Russia to sell US dollar bonds through VTB Capital

* Russia eyes first US dollar bond since 2013

* VTB Capital is sole lead manager

* Proceeds won’t go to sanctioned entities

LONDON, May 23 (IFR) - Russia is marketing its first US dollar bond since 2013 after hiring state-owned bank VTB Capital to lead the deal.

The sovereign has announced initial price thoughts of 4.65-4.90% for a 10-year offering.

Russia’s intention to raise money in the global bond market has been shrouded in controversy. Earlier this year, the sovereign sent a request for proposals to 28 international and domestic banks for a potential bond issue.

However, international banks quickly came under pressure from US and EU regulators to desist with any plans to work on a deal.

Many banks declined to respond to the RFP. But others did initially but were then forced to reassess after the US State Department had reportedly warned some banks that helping Russia raise money would undermine international sanctions imposed on certain Russian entities for Moscow’s role in Ukraine.

Goldman Sachs, for example, was forced to perform an about turn after pitching for the deal.

Last week, Deputy Finance Minister Sergei Storchak said Russia had not cancelled plans for the Eurobond.

“Everyone assumed they could get a deal done without Western banks being involved, but only with all the big Russian state owned banks and perhaps a few Chinese banks, so it’s very interesting to see VTB as sole lead,” said a banker away from the deal.

The bond’s documentation says that the proceeds raised won’t go to sanctioned entities, according to the source.

“But once money has been disseminated into the Russian system, who knows where it goes?” he added. “It’s impossible for anyone to tell.”

It remains to be seen how many international investors buy the deal. The Russian sovereign is not sanctioned and, in the past, some investors in the UK have said they would have no problem investing in a new issue.

“Pricing 4.65-4.9% is certainly not expensive for Moscow given geo-political risks/tensions. Moscow will aim to do a big deal - with very significant Western institutional investor interest, with the message to the West being ‘look, despite your sanctions, your investors still buy into the Russian story, and are participating in scale in this deal,’” said Tim Ash, senior credit strategist at Nomura.

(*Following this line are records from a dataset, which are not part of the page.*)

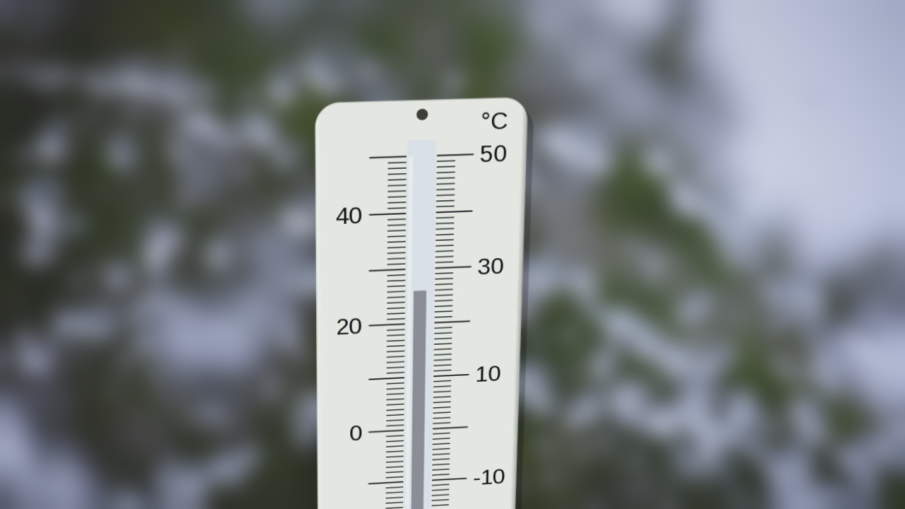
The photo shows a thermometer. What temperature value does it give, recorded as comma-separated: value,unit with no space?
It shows 26,°C
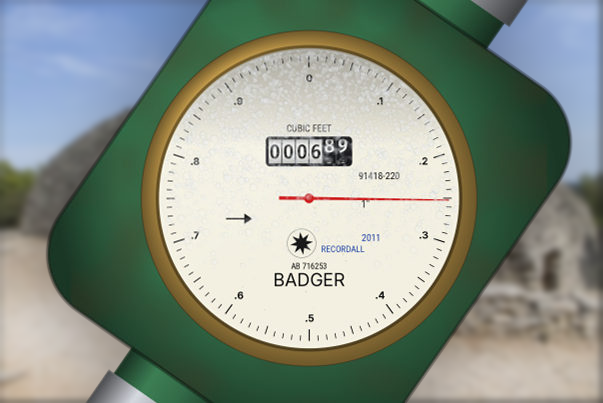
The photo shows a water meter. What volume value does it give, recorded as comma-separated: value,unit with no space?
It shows 689.25,ft³
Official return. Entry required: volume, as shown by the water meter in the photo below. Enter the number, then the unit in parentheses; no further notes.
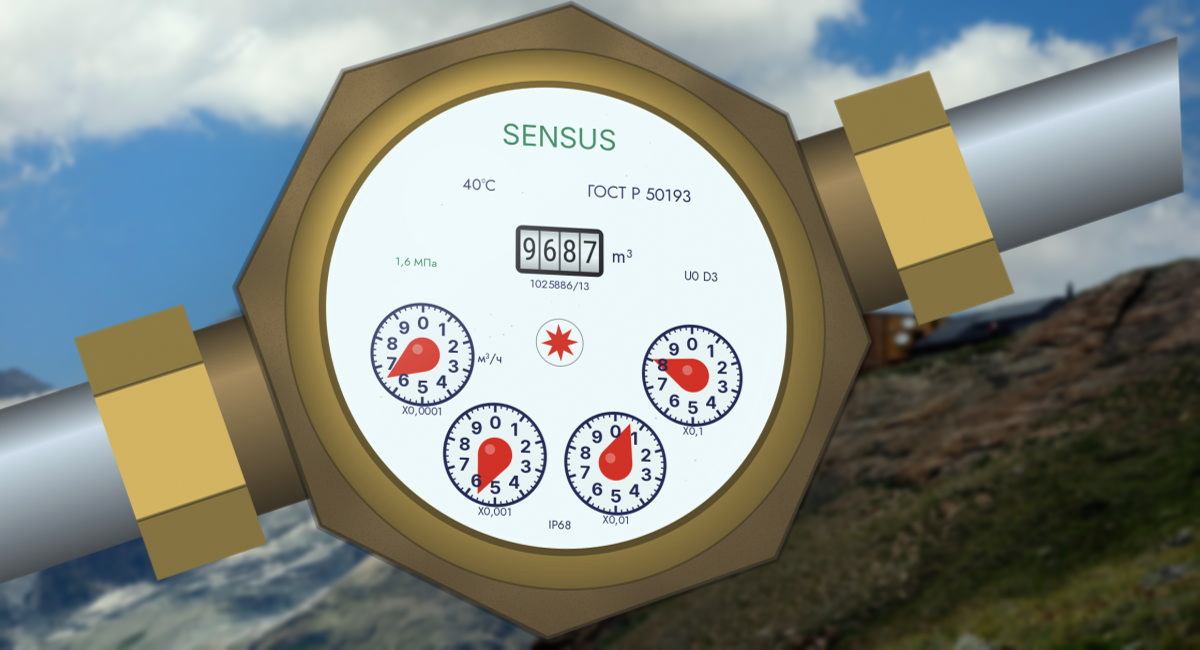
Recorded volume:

Russia has US$3bn bond due in September 2023 outstanding, which is the closest reference point for the new transaction. That bond closed on Friday at a yield of 3.96%, according to Eikon. It is currently trading at a yield of 4.06% or spread of 244bp over mid-swaps.

Russia last sold debt in the US dollar market in September 2013 when it raised US$7bn-equivalent through a four-tranche transaction. Demand for that deal was more than US$16bn.

Russia is rated Ba1 by Moody’s, BB+ by Standard & Poor’s and BBB- by Fitch.